■ **GOAL OF THE EXERCISE**
Look through the material below. Copy every line with the string "Vitamin" in it.

■ **DATA FOR ANALYSIS**
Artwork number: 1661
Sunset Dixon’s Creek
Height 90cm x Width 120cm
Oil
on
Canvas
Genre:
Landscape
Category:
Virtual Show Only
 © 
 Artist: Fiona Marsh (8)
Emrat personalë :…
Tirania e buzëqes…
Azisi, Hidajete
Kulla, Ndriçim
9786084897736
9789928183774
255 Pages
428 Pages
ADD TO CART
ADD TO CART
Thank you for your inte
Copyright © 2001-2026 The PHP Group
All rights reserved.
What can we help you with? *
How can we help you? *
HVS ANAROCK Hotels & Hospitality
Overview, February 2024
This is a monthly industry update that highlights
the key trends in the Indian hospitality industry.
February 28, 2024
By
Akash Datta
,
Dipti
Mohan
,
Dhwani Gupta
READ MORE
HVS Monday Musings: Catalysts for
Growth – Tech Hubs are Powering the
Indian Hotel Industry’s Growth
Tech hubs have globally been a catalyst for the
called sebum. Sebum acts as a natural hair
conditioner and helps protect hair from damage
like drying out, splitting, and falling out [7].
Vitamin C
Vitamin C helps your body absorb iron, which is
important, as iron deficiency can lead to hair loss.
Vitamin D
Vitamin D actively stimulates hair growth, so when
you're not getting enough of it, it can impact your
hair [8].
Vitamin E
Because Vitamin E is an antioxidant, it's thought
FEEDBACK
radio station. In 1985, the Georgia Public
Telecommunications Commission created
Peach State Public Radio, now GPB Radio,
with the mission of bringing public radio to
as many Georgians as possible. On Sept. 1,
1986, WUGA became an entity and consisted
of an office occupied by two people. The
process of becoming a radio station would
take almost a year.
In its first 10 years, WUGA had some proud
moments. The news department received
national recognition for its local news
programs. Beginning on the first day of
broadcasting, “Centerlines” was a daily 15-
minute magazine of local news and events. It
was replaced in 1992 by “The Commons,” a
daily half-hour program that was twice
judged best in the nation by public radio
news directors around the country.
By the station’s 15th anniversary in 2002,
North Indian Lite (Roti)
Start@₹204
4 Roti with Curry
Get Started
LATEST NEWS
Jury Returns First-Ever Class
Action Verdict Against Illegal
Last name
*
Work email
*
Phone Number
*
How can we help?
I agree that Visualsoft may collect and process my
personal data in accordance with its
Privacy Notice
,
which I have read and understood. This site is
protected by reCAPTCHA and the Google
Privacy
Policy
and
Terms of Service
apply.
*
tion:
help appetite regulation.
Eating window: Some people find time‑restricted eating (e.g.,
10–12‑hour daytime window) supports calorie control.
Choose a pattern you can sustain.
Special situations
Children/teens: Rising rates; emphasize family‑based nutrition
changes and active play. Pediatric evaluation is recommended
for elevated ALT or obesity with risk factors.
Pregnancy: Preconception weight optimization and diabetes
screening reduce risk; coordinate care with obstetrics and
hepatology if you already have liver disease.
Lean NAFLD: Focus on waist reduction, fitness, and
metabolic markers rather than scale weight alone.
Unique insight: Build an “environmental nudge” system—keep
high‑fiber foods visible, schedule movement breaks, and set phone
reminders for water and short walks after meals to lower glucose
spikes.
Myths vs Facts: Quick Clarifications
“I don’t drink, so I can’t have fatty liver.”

■ **REPLY TO THE TASK**
Vitamin C
Vitamin C helps your body absorb iron, which is
Vitamin D
Vitamin D actively stimulates hair growth, so when
Vitamin E
Because Vitamin E is an antioxidant, it's thought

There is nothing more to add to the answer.